[WHAT IS NEEDED] Among the lines below, a stretch begins at the one with "Soul Kitchen Organik" and ends at the one with "Alerjik reaksiyon riski nedir?". Repeat that stretch exactly, ends included.

[DATA TO PROCESS]
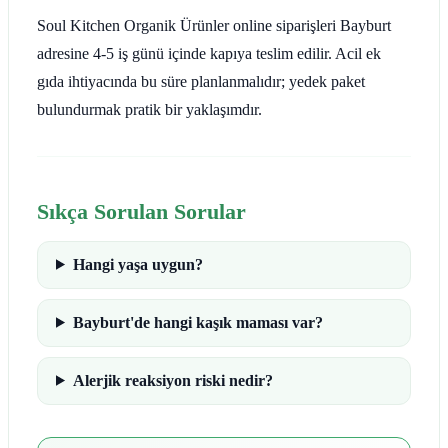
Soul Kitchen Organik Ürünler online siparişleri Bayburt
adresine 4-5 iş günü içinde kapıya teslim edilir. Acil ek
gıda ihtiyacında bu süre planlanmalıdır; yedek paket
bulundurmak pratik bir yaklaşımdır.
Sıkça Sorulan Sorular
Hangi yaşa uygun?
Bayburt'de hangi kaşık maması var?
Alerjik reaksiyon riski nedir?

...

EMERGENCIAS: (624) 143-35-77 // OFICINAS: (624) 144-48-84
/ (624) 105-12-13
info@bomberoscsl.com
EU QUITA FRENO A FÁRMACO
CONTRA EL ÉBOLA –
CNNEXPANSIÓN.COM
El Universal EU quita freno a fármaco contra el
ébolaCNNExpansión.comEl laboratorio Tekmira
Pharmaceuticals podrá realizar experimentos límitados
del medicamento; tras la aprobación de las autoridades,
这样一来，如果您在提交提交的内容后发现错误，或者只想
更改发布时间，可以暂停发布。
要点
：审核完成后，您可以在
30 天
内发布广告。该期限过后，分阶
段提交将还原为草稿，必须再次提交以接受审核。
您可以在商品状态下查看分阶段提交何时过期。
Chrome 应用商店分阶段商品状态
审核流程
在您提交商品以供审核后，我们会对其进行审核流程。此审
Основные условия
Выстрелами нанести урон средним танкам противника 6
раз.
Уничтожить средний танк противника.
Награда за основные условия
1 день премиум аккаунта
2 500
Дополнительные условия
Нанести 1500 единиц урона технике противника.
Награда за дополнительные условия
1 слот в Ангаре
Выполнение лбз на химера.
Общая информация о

[WRITTEN RESPONSE]
Soul Kitchen Organik Ürünler online siparişleri Bayburt
adresine 4-5 iş günü içinde kapıya teslim edilir. Acil ek
gıda ihtiyacında bu süre planlanmalıdır; yedek paket
bulundurmak pratik bir yaklaşımdır.
Sıkça Sorulan Sorular
Hangi yaşa uygun?
Bayburt'de hangi kaşık maması var?
Alerjik reaksiyon riski nedir?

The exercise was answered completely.